═════ EXCERPTED RECORDS

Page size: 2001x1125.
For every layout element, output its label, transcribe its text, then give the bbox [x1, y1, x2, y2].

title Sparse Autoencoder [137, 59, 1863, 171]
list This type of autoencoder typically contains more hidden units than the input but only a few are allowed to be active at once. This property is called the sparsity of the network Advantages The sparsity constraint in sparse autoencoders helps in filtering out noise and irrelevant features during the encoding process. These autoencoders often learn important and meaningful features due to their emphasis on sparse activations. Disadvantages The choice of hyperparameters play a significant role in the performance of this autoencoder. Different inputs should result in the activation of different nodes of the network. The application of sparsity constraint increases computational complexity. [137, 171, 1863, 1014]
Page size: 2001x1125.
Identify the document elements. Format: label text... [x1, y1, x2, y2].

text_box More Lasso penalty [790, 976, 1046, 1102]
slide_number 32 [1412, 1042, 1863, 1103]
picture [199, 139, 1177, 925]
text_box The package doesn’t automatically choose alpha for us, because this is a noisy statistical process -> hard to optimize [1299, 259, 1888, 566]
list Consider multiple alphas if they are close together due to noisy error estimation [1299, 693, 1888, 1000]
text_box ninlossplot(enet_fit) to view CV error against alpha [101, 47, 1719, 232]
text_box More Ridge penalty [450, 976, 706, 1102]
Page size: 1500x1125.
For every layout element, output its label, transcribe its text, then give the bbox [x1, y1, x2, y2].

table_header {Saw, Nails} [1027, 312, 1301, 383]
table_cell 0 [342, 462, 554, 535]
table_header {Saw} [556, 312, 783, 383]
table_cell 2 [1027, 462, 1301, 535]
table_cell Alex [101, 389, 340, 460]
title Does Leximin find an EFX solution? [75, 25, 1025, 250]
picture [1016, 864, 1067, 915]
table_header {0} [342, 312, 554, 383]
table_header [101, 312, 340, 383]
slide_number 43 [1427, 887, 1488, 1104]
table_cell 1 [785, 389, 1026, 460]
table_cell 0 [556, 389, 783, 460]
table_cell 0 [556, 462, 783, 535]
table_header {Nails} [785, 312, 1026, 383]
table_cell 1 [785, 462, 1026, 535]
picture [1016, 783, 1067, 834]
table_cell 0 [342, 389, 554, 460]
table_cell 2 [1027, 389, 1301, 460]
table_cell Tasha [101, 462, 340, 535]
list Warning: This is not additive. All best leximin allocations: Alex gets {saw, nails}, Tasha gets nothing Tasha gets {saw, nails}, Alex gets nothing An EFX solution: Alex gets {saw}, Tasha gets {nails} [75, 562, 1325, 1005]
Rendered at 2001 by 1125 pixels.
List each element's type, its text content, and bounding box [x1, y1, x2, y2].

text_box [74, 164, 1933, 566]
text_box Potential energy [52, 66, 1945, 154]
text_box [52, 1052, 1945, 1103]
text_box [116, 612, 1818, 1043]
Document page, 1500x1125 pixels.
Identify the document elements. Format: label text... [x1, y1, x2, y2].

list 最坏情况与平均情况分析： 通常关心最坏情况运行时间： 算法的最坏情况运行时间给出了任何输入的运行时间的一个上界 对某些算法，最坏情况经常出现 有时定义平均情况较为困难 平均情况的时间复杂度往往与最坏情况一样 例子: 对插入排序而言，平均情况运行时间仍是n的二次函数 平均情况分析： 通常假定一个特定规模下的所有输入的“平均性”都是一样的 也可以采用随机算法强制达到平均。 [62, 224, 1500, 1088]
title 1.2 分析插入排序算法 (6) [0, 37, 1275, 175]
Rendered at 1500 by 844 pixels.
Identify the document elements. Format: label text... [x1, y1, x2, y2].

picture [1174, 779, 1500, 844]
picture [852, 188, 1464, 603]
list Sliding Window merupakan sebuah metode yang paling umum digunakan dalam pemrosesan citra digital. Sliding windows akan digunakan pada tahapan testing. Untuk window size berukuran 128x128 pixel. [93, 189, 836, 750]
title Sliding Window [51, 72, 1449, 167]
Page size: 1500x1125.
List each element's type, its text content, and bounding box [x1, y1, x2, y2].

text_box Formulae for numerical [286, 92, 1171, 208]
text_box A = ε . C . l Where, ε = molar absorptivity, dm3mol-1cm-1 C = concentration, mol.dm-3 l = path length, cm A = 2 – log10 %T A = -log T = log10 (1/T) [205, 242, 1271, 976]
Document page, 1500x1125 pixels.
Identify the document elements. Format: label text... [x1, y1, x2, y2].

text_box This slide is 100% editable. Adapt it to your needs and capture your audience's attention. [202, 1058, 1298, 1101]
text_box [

══════════

## WHAT IS EXPECTED
Among the lines of the records, copy out each one that contains the word "Rendered".

## SOLUTION
Rendered at 2001 by 1125 pixels.
Rendered at 1500 by 844 pixels.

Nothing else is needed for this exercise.